I imagined her lying in her bedroom vomiting and fainting. Her sandals slip off her feet and onto the cheap, brown student carpet. Like a silent movie. I imagined one of her flatmates knocking on the door, finding her choking on the floor, and calling the emergency services. I imagined the quiet panic and the sense of danger and loss.

She told me something explicitly. That the cheating ex boyfriend hadn't come to visit her in hospital. This was something she could not believe. "How could he not come and see me?" She had said. I had cringed. I knew I would not have visited her. On that rocking warm bus by the sea I had closed my doors to that currency. Shame. The taste of that white power she had so readily consumed. She had had so much to spend and no one to pay. Not even me.

Worse. He was happier now. Had a super hot girlfriend and a good job, had graduated first class.

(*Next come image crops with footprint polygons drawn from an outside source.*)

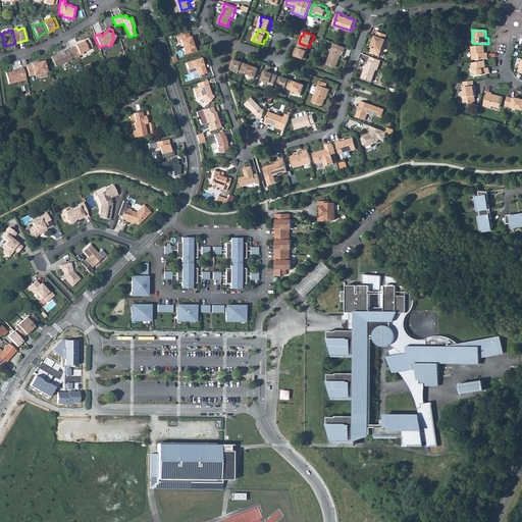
[(375,35),(371,47),(372,47),(370,52),(379,55),(381,51),(382,51),(386,40),(385,39),(386,35),(377,32),(376,36),(375,35)]
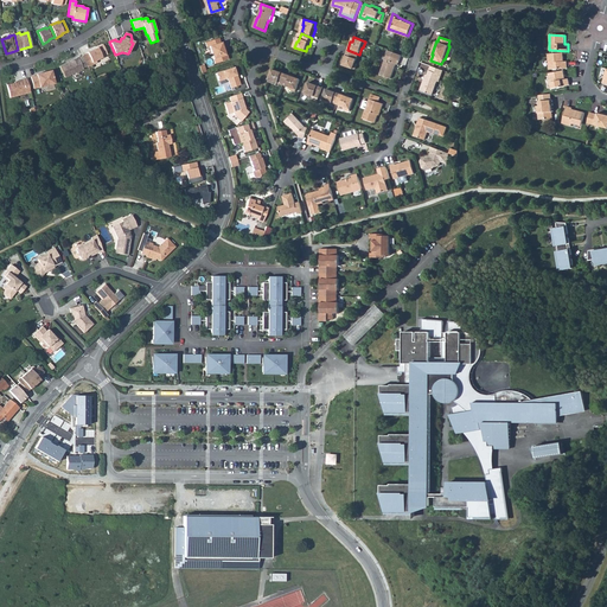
[(204,43),(205,48),(208,46),(213,64),(228,59),(222,42),(219,43),(217,38),(204,43)]
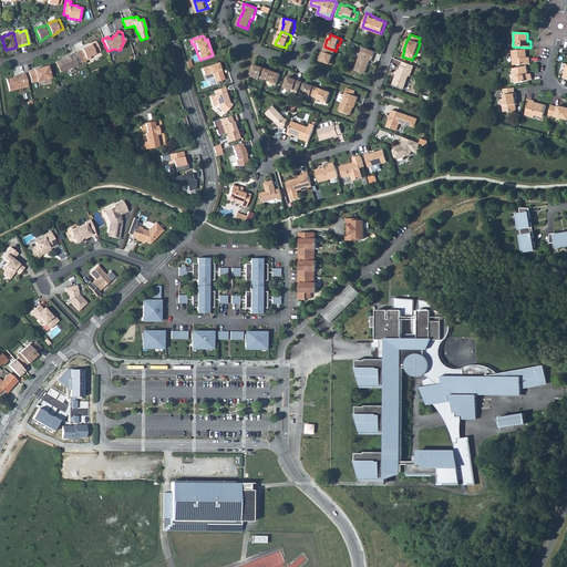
[(81,50),(76,52),(81,62),(86,60),(85,59),(91,55),(95,54),(94,53),(100,51),(95,41),(90,44),(81,49),(81,50)]
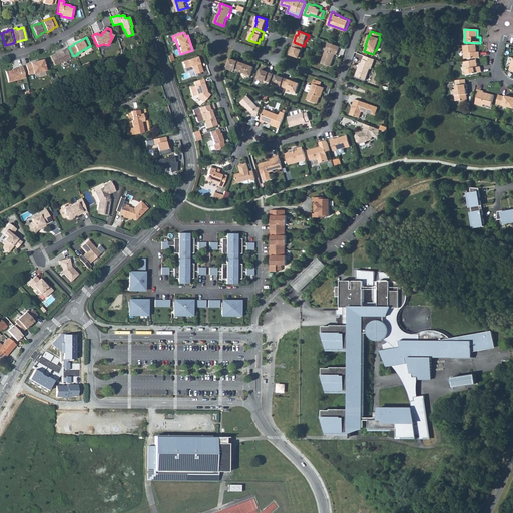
[(294,42),(291,50),(292,51),(290,55),(301,59),(302,54),(301,53),(304,46),(294,42)]
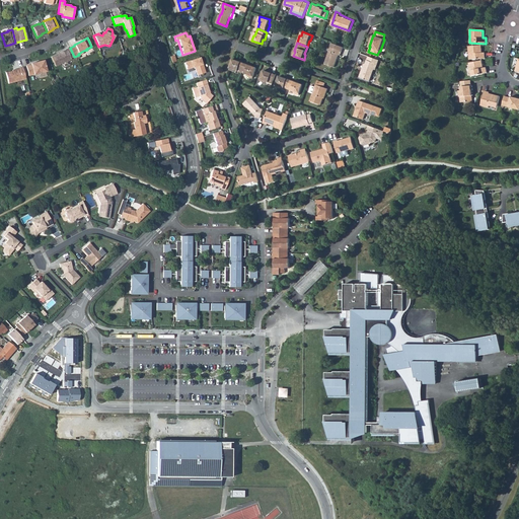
[(332,43),(325,64),(335,68),(339,56),(341,56),(344,47),(332,43)]
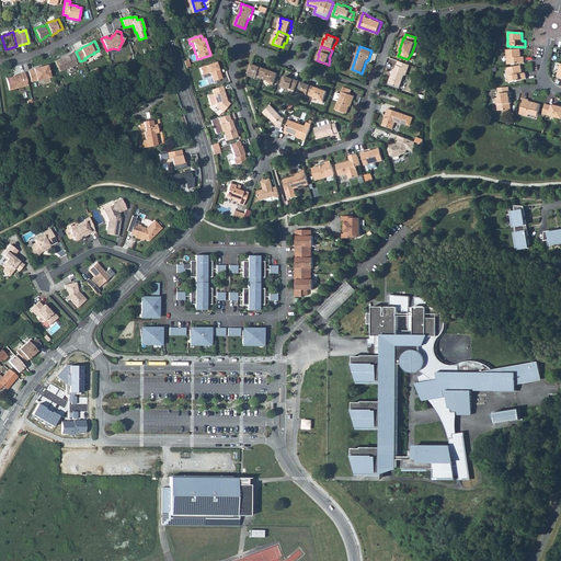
[(507,65),(525,64),(524,57),(521,57),(521,49),(506,50),(507,65)]
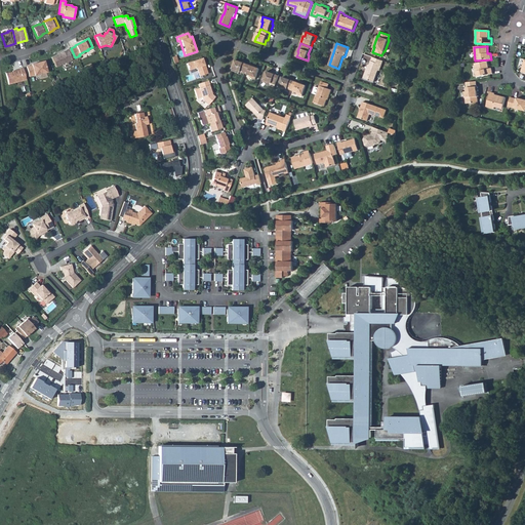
[(58,54),(51,57),(55,67),(72,59),(71,58),(75,57),(71,48),(68,50),(67,49),(58,53),(58,54)]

Back on that bus how I had wished for painkillers. How I would have longed for that taste. For all future hangovers. Painkillers readily available by the bedside and a cold glass of water. I was as bad as him. A dog. I would not learn. I would be stoned in public. I would walk out the next day and try to smile.

I remembered she had spoken something to me that day, as I had asked around for paracetamol.

"Painkillers are bad for you." She had said. "Taking them builds up a resistance, a dependency. Suffering is always a better approach. If you can do without the painkillers you should."

I still liked her even when she was being spiteful. And I think she really had cared for me. But I gave no reassurance to her dark kernel. To her I was still the young boy who had never accepted his shame. She believed punishment was required for reward - and would hurt herself to get what she wanted. She would never admit I had rescued her sandle from the pond because I hadn't deserved to. When a person hates the good that happens to bad people, they question themselves when bad happens to them.